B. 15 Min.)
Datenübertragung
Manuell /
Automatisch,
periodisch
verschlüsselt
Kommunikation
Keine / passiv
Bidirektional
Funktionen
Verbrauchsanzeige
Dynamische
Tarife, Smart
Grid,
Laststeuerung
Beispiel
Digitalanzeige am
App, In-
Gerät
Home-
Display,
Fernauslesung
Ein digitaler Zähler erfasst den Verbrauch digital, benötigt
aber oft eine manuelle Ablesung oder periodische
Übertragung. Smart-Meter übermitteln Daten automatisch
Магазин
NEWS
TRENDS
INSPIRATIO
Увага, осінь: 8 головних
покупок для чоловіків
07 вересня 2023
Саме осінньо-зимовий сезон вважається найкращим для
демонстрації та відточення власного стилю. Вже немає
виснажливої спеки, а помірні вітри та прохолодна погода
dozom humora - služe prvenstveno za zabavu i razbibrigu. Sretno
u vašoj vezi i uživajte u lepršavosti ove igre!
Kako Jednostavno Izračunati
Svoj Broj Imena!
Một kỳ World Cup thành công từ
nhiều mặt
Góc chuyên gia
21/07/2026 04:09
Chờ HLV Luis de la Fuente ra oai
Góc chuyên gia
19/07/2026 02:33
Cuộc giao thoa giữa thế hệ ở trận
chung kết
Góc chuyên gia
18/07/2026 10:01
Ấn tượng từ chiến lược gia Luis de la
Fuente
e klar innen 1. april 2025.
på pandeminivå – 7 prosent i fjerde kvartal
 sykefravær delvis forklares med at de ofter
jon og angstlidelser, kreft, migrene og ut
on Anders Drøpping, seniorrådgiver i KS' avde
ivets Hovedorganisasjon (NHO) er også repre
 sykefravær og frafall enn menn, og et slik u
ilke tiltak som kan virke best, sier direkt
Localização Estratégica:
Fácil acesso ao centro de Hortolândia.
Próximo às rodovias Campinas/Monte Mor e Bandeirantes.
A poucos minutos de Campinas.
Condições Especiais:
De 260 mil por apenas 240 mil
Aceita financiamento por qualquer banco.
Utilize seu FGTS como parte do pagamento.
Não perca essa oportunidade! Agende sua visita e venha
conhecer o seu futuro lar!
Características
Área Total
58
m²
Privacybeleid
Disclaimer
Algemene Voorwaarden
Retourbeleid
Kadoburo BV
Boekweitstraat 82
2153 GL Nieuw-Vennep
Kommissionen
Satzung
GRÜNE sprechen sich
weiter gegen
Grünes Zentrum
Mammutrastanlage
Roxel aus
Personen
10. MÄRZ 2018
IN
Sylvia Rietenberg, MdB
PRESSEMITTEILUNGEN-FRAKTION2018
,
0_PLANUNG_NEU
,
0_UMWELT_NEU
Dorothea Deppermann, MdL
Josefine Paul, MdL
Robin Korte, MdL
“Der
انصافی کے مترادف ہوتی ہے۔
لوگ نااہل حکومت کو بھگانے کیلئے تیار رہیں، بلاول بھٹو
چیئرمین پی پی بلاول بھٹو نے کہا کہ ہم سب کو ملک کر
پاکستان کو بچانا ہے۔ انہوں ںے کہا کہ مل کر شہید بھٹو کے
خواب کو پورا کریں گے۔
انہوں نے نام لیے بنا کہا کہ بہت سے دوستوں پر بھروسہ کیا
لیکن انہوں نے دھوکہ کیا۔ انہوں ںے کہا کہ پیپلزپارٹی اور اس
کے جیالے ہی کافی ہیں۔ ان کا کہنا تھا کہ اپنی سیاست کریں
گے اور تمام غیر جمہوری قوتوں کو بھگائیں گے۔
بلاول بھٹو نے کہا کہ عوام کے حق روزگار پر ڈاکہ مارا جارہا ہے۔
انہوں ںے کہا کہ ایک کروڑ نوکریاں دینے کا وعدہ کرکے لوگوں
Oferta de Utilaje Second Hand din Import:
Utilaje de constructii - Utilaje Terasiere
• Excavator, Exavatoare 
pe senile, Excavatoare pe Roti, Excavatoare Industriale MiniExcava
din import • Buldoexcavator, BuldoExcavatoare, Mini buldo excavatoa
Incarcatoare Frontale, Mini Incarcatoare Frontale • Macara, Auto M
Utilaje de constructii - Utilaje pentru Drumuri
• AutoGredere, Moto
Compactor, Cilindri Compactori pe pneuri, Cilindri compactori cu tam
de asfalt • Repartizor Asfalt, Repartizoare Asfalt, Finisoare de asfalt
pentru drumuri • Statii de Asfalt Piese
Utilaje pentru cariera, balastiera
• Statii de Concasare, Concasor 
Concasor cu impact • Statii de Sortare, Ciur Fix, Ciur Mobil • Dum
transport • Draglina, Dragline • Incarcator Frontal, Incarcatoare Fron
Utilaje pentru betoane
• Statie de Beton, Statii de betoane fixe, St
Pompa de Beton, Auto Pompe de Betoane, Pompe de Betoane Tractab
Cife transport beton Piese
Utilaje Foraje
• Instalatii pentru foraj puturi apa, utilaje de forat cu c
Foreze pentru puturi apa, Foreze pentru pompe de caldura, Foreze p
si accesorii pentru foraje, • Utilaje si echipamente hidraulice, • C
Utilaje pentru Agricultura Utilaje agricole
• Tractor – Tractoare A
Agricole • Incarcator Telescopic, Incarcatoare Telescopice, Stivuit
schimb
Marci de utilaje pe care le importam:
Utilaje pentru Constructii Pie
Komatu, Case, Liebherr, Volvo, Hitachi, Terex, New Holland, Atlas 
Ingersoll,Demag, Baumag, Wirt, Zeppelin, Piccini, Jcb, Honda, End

• **WHAT YOU HAVE TO DO**:
Please return all lines in the material above that include the word "Statii".

• **ANSWER BOX**:
pentru drumuri • Statii de Asfalt Piese
• Statii de Concasare, Concasor 
Concasor cu impact • Statii de Sortare, Ciur Fix, Ciur Mobil • Dum
• Statie de Beton, Statii de betoane fixe, St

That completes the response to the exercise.